The judge, Maureen Onyetenu, ordered the extension of NIN registration for another two months.

Mrs Onyetenu gave this order on Tuesday while delivering a ruling in a suit filed by human rights lawyer, Monday Ubani.

Mr Ubani earlier filed a lawsuit against the federal government, Attorney General of the Federation, Nigerian Communications Commission, and the Minister of Communication and Digital Economy, over the deadline set for NIN registration.

The Minister of Communications and Digital Economy, Isa Pantami, earlier announced an eight-week extension for Nigerians to enrol for their NIN, PREMIUM TIMES reported.

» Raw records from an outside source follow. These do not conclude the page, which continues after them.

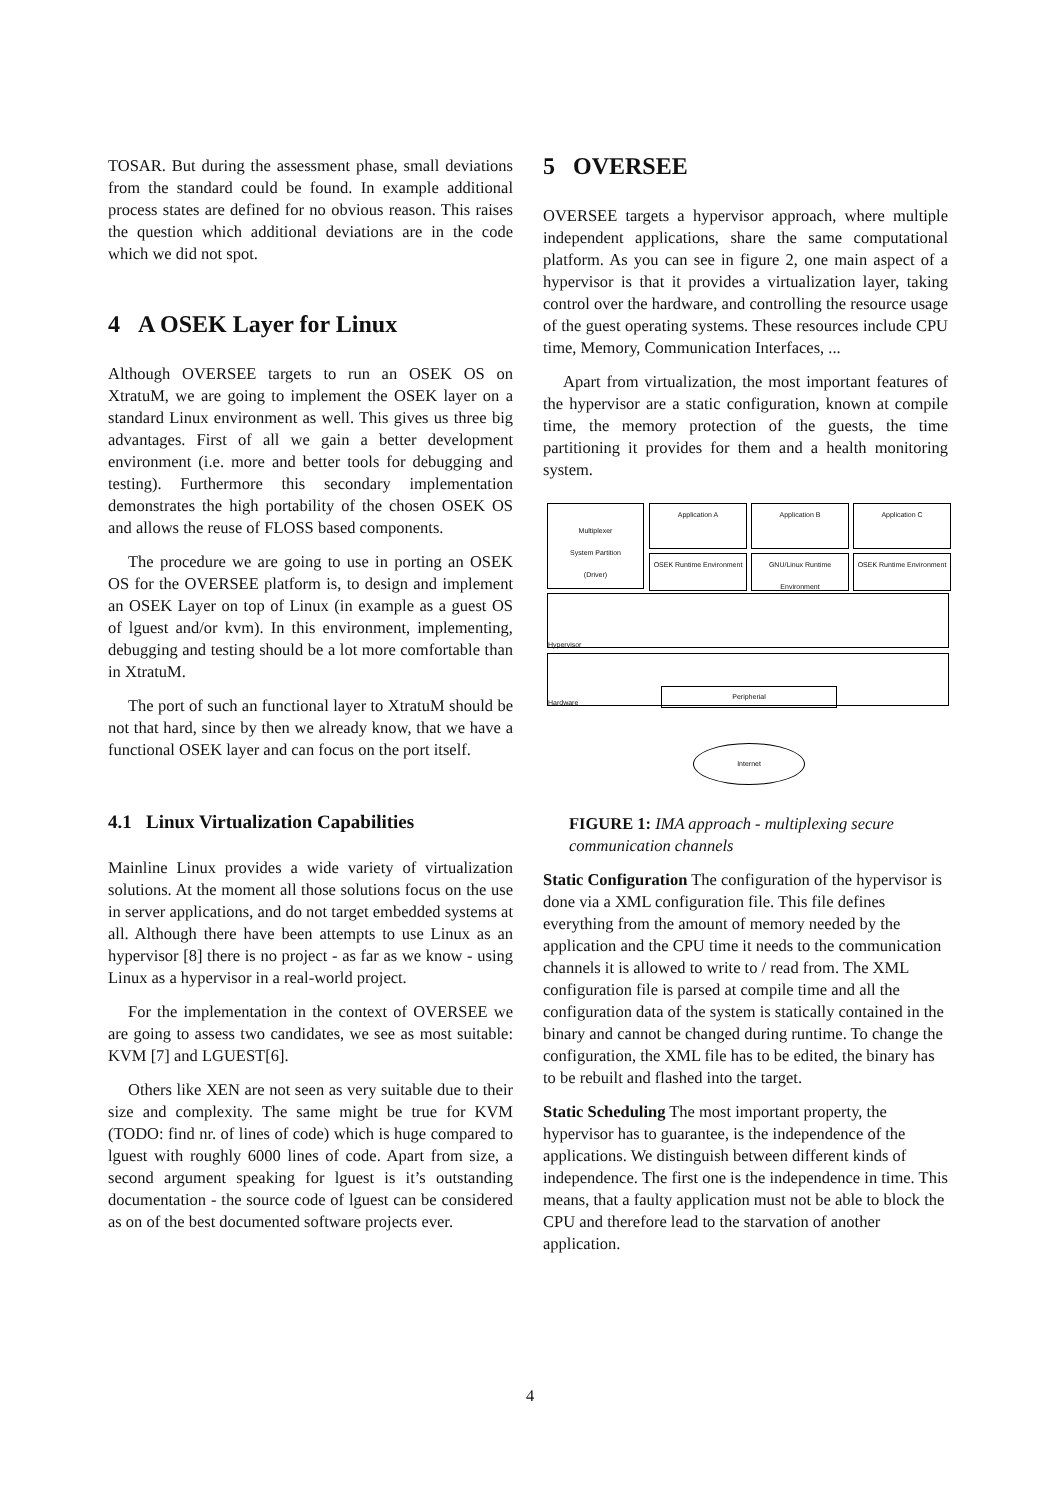TOSAR. But during the assessment phase, small deviations from the standard could be found. In example additional process states are defined for no obvious reason. This raises the question which additional deviations are in the code which we did not spot.
4 A OSEK Layer for Linux
Although OVERSEE targets to run an OSEK OS on XtratuM, we are going to implement the OSEK layer on a standard Linux environment as well. This gives us three big advantages. First of all we gain a better development environment (i.e. more and better tools for debugging and testing). Furthermore this secondary implementation demonstrates the high portability of the chosen OSEK OS and allows the reuse of FLOSS based components.
The procedure we are going to use in porting an OSEK OS for the OVERSEE platform is, to design and implement an OSEK Layer on top of Linux (in example as a guest OS of lguest and/or kvm). In this environment, implementing, debugging and testing should be a lot more comfortable than in XtratuM.
The port of such an functional layer to XtratuM should be not that hard, since by then we already know, that we have a functional OSEK layer and can focus on the port itself.
4.1 Linux Virtualization Capabilities
Mainline Linux provides a wide variety of virtualization solutions. At the moment all those solutions focus on the use in server applications, and do not target embedded systems at all. Although there have been attempts to use Linux as an hypervisor [8] there is no project - as far as we know - using Linux as a hypervisor in a real-world project.
For the implementation in the context of OVERSEE we are going to assess two candidates, we see as most suitable: KVM [7] and LGUEST[6].
Others like XEN are not seen as very suitable due to their size and complexity. The same might be true for KVM (TODO: find nr. of lines of code) which is huge compared to lguest with roughly 6000 lines of code. Apart from size, a second argument speaking for lguest is it’s outstanding documentation - the source code of lguest can be considered as on of the best documented software projects ever.
5 OVERSEE
OVERSEE targets a hypervisor approach, where multiple independent applications, share the same computational platform. As you can see in figure 2, one main aspect of a hypervisor is that it provides a virtualization layer, taking control over the hardware, and controlling the resource usage of the guest operating systems. These resources include CPU time, Memory, Communication Interfaces, ...
Apart from virtualization, the most important features of the hypervisor are a static configuration, known at compile time, the memory protection of the guests, the time partitioning it provides for them and a health monitoring system.
Multiplexer
System Partition
(Driver)
Application A Application B Application C
OSEK Runtime Environment
GNU/Linux Runtime Environment
OSEK Runtime Environment
Hypervisor
Hardware
Peripherial
Internet
FIGURE 1: IMA approach - multiplexing secure communication channels
Static Configuration
The configuration of the hypervisor is done via a XML configuration file. This file defines everything from the amount of memory needed by the application and the CPU time it needs to the communication channels it is allowed to write to / read from. The XML configuration file is parsed at compile time and all the configuration data of the system is statically contained in the binary and cannot be changed during runtime. To change the configuration, the XML file has to be edited, the binary has to be rebuilt and flashed into the target.
Static Scheduling
The most important property, the hypervisor has to guarantee, is the independence of the applications. We distinguish between different kinds of independence. The first one is the independence in time. This means, that a faulty application must not be able to block the CPU and therefore lead to the starvation of another application.
4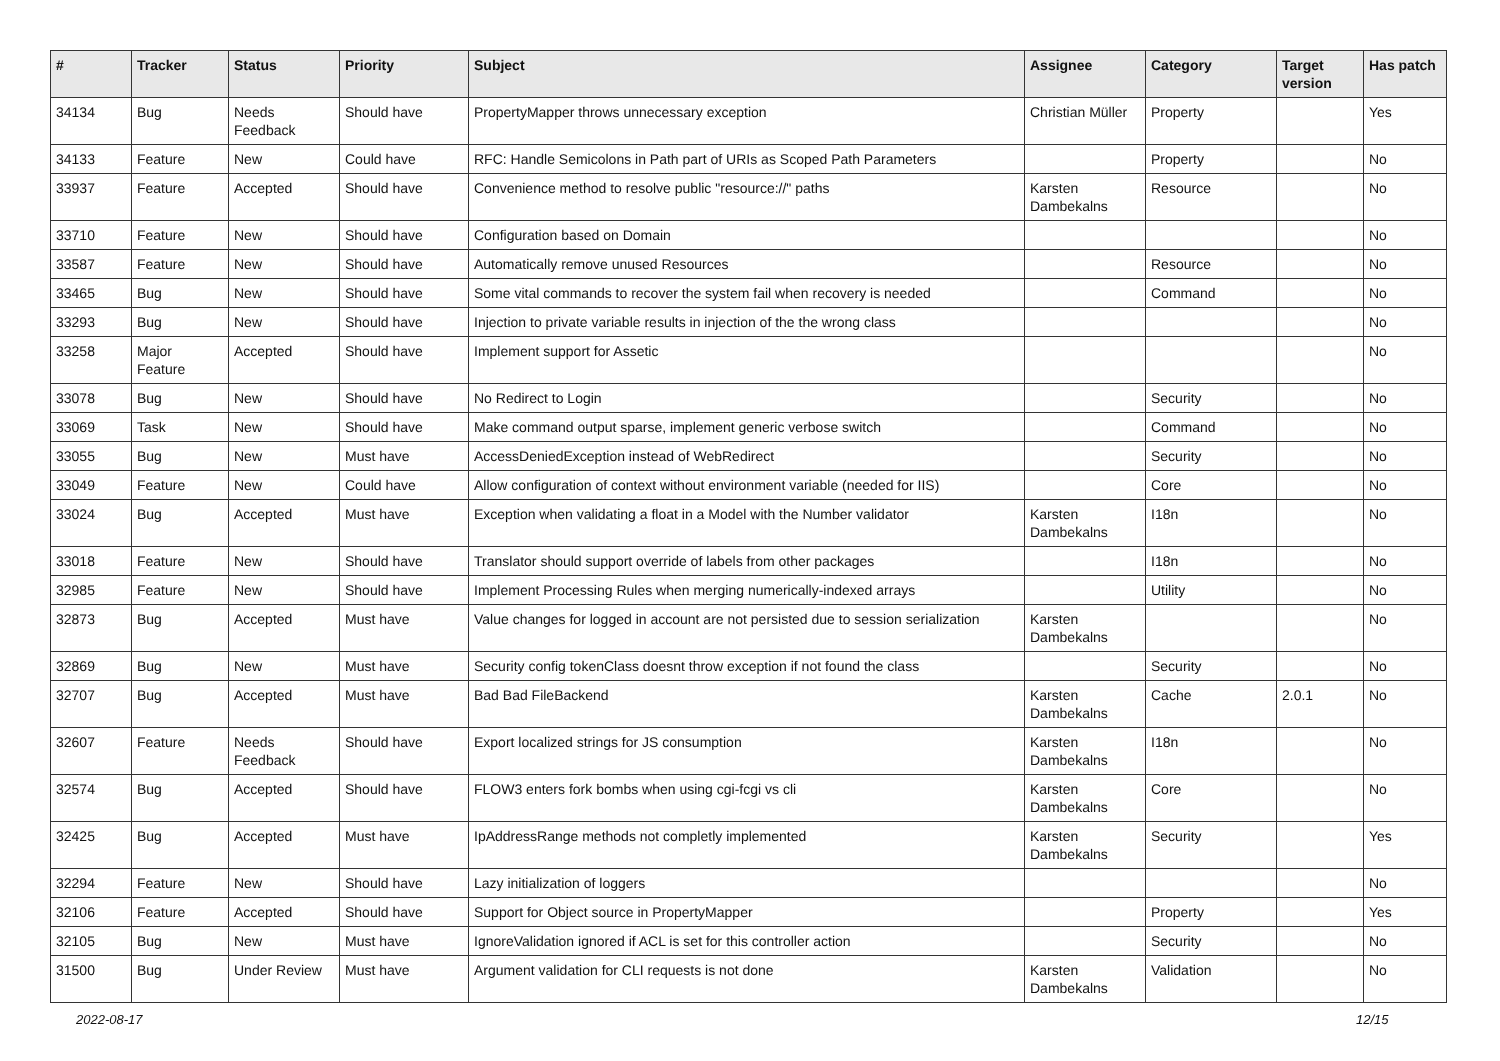| # | Tracker | Status | Priority | Subject | Assignee | Category | Target version | Has patch |
| --- | --- | --- | --- | --- | --- | --- | --- | --- |
| 34134 | Bug | Needs Feedback | Should have | PropertyMapper throws unnecessary exception | Christian Müller | Property | | Yes |
| 34133 | Feature | New | Could have | RFC: Handle Semicolons in Path part of URIs as Scoped Path Parameters | | Property | | No |
| 33937 | Feature | Accepted | Should have | Convenience method to resolve public "resource://" paths | Karsten Dambekalns | Resource | | No |
| 33710 | Feature | New | Should have | Configuration based on Domain | | | | No |
| 33587 | Feature | New | Should have | Automatically remove unused Resources | | Resource | | No |
| 33465 | Bug | New | Should have | Some vital commands to recover the system fail when recovery is needed | | Command | | No |
| 33293 | Bug | New | Should have | Injection to private variable results in injection of the the wrong class | | | | No |
| 33258 | Major Feature | Accepted | Should have | Implement support for Assetic | | | | No |
| 33078 | Bug | New | Should have | No Redirect to Login | | Security | | No |
| 33069 | Task | New | Should have | Make command output sparse, implement generic verbose switch | | Command | | No |
| 33055 | Bug | New | Must have | AccessDeniedException instead of WebRedirect | | Security | | No |
| 33049 | Feature | New | Could have | Allow configuration of context without environment variable (needed for IIS) | | Core | | No |
| 33024 | Bug | Accepted | Must have | Exception when validating a float in a Model with the Number validator | Karsten Dambekalns | I18n | | No |
| 33018 | Feature | New | Should have | Translator should support override of labels from other packages | | I18n | | No |
| 32985 | Feature | New | Should have | Implement Processing Rules when merging numerically-indexed arrays | | Utility | | No |
| 32873 | Bug | Accepted | Must have | Value changes for logged in account are not persisted due to session serialization | Karsten Dambekalns | | | No |
| 32869 | Bug | New | Must have | Security config tokenClass doesnt throw exception if not found the class | | Security | | No |
| 32707 | Bug | Accepted | Must have | Bad Bad FileBackend | Karsten Dambekalns | Cache | 2.0.1 | No |
| 32607 | Feature | Needs Feedback | Should have | Export localized strings for JS consumption | Karsten Dambekalns | I18n | | No |
| 32574 | Bug | Accepted | Should have | FLOW3 enters fork bombs when using cgi-fcgi vs cli | Karsten Dambekalns | Core | | No |
| 32425 | Bug | Accepted | Must have | IpAddressRange methods not completly implemented | Karsten Dambekalns | Security | | Yes |
| 32294 | Feature | New | Should have | Lazy initialization of loggers | | | | No |
| 32106 | Feature | Accepted | Should have | Support for Object source in PropertyMapper | | Property | | Yes |
| 32105 | Bug | New | Must have | IgnoreValidation ignored if ACL is set for this controller action | | Security | | No |
| 31500 | Bug | Under Review | Must have | Argument validation for CLI requests is not done | Karsten Dambekalns | Validation | | No |
2022-08-17 12/15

Following the extension, the registration exercise was to continue till April 6.

Suit

In the suit against the Nigerian government, Mr Ubani contended that the initial two weeks ultimatum; now extended to April 6, 2021, will infringe on the rights of Nigerians as many will be unable to register for NIN.

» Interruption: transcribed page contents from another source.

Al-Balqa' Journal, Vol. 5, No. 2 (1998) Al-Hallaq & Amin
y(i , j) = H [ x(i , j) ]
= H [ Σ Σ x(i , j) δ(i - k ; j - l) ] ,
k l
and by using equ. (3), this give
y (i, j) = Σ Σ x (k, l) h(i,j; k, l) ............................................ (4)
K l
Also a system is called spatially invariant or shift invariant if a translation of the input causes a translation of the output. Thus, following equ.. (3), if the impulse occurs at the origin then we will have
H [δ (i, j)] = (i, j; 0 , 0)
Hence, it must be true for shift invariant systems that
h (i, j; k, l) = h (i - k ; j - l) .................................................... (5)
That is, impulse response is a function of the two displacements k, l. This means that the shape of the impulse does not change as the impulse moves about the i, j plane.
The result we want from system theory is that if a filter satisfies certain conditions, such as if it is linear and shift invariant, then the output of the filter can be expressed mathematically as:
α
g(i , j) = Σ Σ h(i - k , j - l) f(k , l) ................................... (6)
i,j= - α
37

Given that telecommunication operators have been directed to block SIM Cards of Nigerians who have not registered their sim card with NIN, Mr Ubani prayed the court to extend the deadline.

“It will infringe on the constitutionally guaranteed right of people to freedom of expression, right to own moveable property and right to life,” he said.

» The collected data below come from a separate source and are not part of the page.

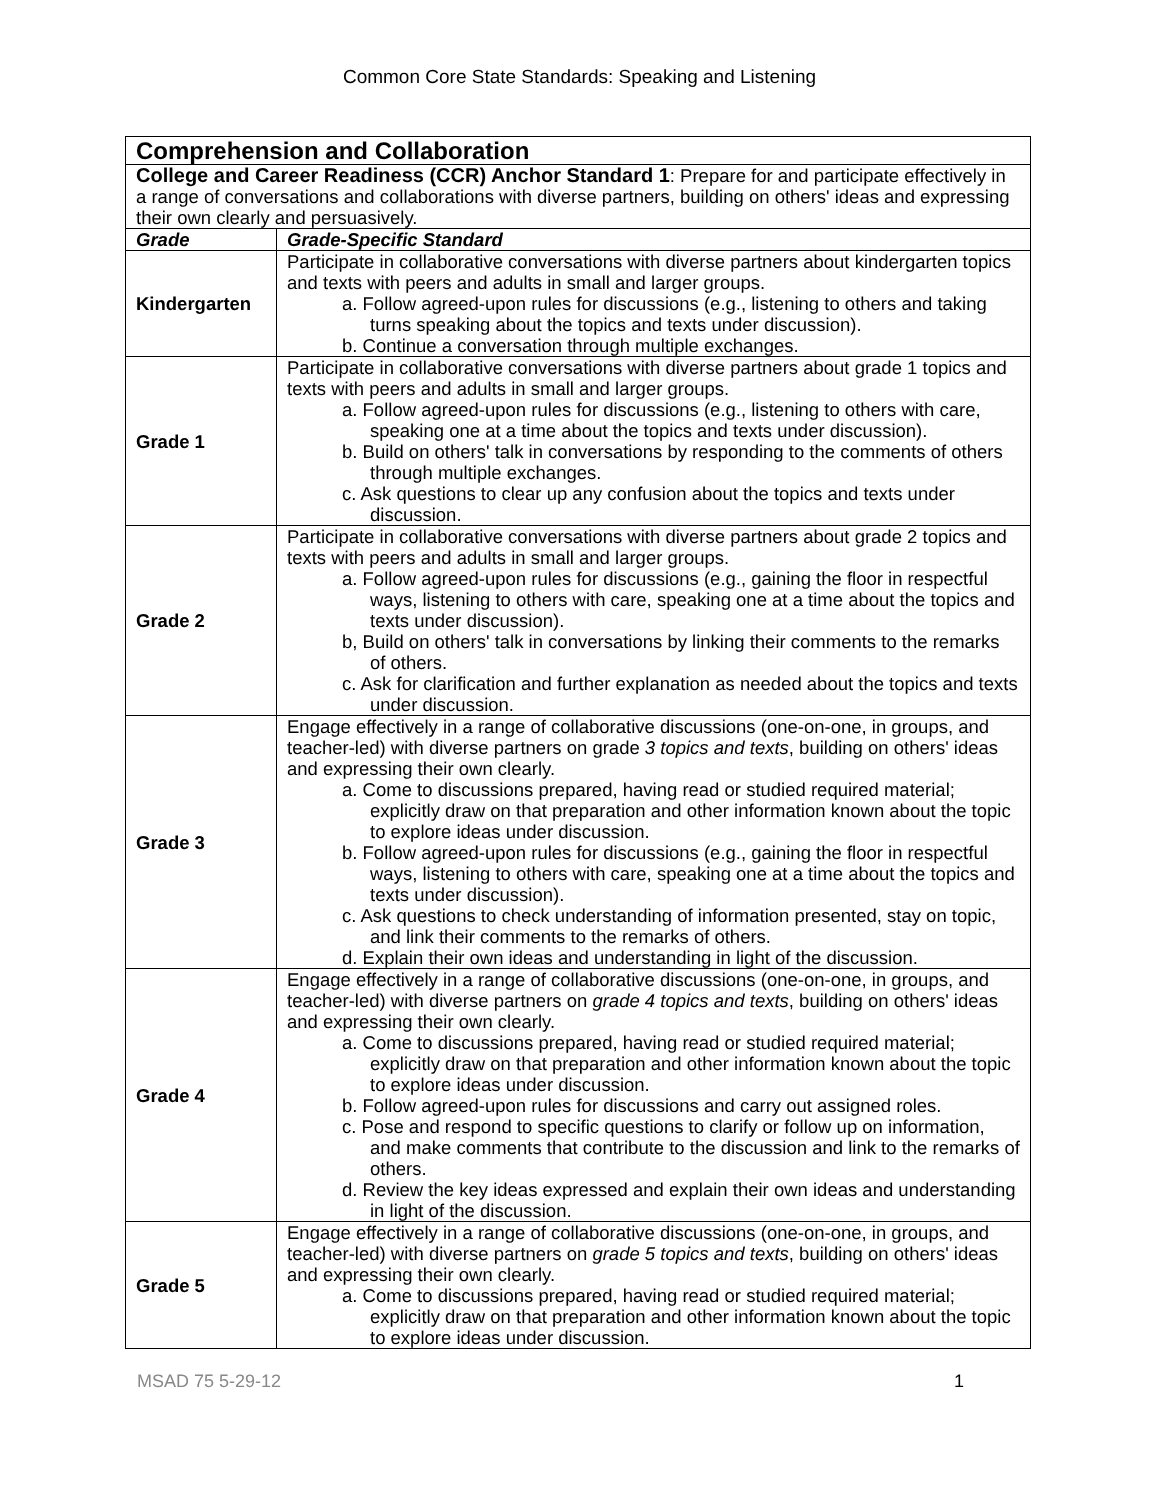Common Core State Standards: Speaking and Listening
| Comprehension and Collaboration | |
| College and Career Readiness (CCR) Anchor Standard 1 : Prepare for and participate effectively in a range of conversations and collaborations with diverse partners, building on others' ideas and expressing their own clearly and persuasively. | |
| Grade | Grade-Specific Standard |
| Kindergarten | Participate in collaborative conversations with diverse partners about kindergarten topics and texts with peers and adults in small and larger groups. a. Follow agreed-upon rules for discussions (e.g., listening to others and taking turns speaking about the topics and texts under discussion). b. Continue a conversation through multiple exchanges. |
| Grade 1 | Participate in collaborative conversations with diverse partners about grade 1 topics and texts with peers and adults in small and larger groups. a. Follow agreed-upon rules for discussions (e.g., listening to others with care, speaking one at a time about the topics and texts under discussion). b. Build on others' talk in conversations by responding to the comments of others through multiple exchanges. c. Ask questions to clear up any confusion about the topics and texts under discussion. |
| Grade 2 | Participate in collaborative conversations with diverse partners about grade 2 topics and texts with peers and adults in small and larger groups. a. Follow agreed-upon rules for discussions (e.g., gaining the floor in respectful ways, listening to others with care, speaking one at a time about the topics and texts under discussion). b, Build on others' talk in conversations by linking their comments to the remarks of others. c. Ask for clarification and further explanation as needed about the topics and texts under discussion. |
| Grade 3 | Engage effectively in a range of collaborative discussions (one-on-one, in groups, and teacher-led) with diverse partners on grade 3 topics and texts , building on others' ideas and expressing their own clearly. a. Come to discussions prepared, having read or studied required material; explicitly draw on that preparation and other information known about the topic to explore ideas under discussion. b. Follow agreed-upon rules for discussions (e.g., gaining the floor in respectful ways, listening to others with care, speaking one at a time about the topics and texts under discussion). c. Ask questions to check understanding of information presented, stay on topic, and link their comments to the remarks of others. d. Explain their own ideas and understanding in light of the discussion. |
| Grade 4 | Engage effectively in a range of collaborative discussions (one-on-one, in groups, and teacher-led) with diverse partners on grade 4 topics and texts , building on others' ideas and expressing their own clearly. a. Come to discussions prepared, having read or studied required material; explicitly draw on that preparation and other information known about the topic to explore ideas under discussion. b. Follow agreed-upon rules for discussions and carry out assigned roles. c. Pose and respond to specific questions to clarify or follow up on information, and make comments that contribute to the discussion and link to the remarks of others. d. Review the key ideas expressed and explain their own ideas and understanding in light of the discussion. |
| Grade 5 | Engage effectively in a range of collaborative discussions (one-on-one, in groups, and teacher-led) with diverse partners on grade 5 topics and texts , building on others' ideas and expressing their own clearly. a. Come to discussions prepared, having read or studied required material; explicitly draw on that preparation and other information known about the topic to explore ideas under discussion. |
MSAD 75 5-29-12 1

Mr Ubani also argued that the ultimatum given to telecommunications operators by the 1st, 3rd and 4th Respondents to block all Subscriber Identification Modules (SIM) cards that are not registered with NIN, is grossly inadequate.

“This directive will not only work severe hardship, but will likely infringe on the fundamental rights of the Applicant (and millions of other Nigerians) to freedom of expression as guaranteed by section 39(1)(2) of the 1999 constitution of the Federal Republic of Nigeria as well as violate section 44(1) of the 1999 constitution of the Federal Republic of Nigeria (as amended) which prohibits the compulsory acquisition of right or interest over the moveable property,” he said.

Mr Ubani prayed for “an order halting the said ultimatum given by the 1st, 3rd and 4th Respondents to telecommunication operators to block all sim cards that are not registered with NIN.”

He also sought a court declaration that in view of the COVID-19 pandemic and the rising cases in Nigeria, the deadline given by the 1st, 3rd and 4th Respondents to over 200 million to register for NIN, will lead to a rush, thereby increasing their possibility of contracting the COVID-19 virus.

Answering the prayer of the lawyer, Mrs Onyetenu ordered a two-month extension of NIN registration.

All other prayers made by the applicant were also granted by the judge.